• Habitat

     Habitat is the part of nature surrounding an organism that has a certain influence on it. Habitats are distinguished as aquatic, terrestrial, air, soil and organismal habitats.

     The area of a body of water occupied by an organism or its population and having the habitat necessary for its existence, including living and non-living things.

     The environment provides organisms with everything they need to survive and in which they excrete metabolic products. The environment of any organism is made up of many elements of an inorganic and organic nature, as well as elements introduced by man and his industrial activities. In this case, some elements may be partially or totally indifferent to the organism, others are necessary and others are harmful.

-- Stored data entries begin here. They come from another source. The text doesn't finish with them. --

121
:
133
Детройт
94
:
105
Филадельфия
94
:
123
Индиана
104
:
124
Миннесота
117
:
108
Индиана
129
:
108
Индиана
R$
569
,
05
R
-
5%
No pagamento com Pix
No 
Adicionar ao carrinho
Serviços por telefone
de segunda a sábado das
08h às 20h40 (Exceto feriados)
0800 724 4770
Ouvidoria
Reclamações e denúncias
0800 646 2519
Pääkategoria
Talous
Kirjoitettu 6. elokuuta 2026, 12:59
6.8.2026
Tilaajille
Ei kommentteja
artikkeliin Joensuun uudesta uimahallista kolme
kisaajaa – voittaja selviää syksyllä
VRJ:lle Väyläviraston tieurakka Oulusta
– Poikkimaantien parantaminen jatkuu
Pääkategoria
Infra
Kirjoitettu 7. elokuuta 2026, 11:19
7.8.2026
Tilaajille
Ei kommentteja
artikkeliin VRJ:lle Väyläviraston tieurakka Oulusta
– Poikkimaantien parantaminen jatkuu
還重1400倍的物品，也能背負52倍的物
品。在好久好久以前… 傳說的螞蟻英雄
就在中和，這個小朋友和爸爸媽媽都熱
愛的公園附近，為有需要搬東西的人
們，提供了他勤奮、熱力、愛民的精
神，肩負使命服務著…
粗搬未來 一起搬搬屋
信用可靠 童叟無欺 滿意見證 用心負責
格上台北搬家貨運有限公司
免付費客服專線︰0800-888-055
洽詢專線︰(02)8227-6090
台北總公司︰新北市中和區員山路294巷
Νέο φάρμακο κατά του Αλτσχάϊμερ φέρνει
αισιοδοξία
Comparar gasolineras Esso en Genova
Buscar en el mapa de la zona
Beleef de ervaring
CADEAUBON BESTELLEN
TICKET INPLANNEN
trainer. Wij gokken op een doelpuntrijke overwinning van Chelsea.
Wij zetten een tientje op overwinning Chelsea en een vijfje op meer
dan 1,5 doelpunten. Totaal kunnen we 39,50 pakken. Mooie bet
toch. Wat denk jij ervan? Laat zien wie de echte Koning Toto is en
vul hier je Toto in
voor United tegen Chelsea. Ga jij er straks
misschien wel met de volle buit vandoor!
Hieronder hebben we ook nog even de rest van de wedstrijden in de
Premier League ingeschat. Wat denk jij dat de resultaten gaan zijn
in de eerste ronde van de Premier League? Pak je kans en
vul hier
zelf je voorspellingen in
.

     A distinction is made between natural and artificial (man-made) habitats. Individual characteristics and elements of the environment that affect organisms are called environmental factors. All environmental factors can be divided into three broad groups:
Abiotic environment (environmental factors) - a set of inorganic environmental conditions that affect an organism. (Light, temperature, wind, air, pressure, humidity, etc.) For example: accumulation of toxic substances and chemical elements in the soil, drying up of water bodies during drought, increasing length of daylight hours, intense ultraviolet radiation.
Biotic environment (environmental factors) - a set of influences of some organisms on others.
Anthropogenic (anthropic) factors - all forms of human activity that alter nature as a habitat for living organisms or directly affect their lives.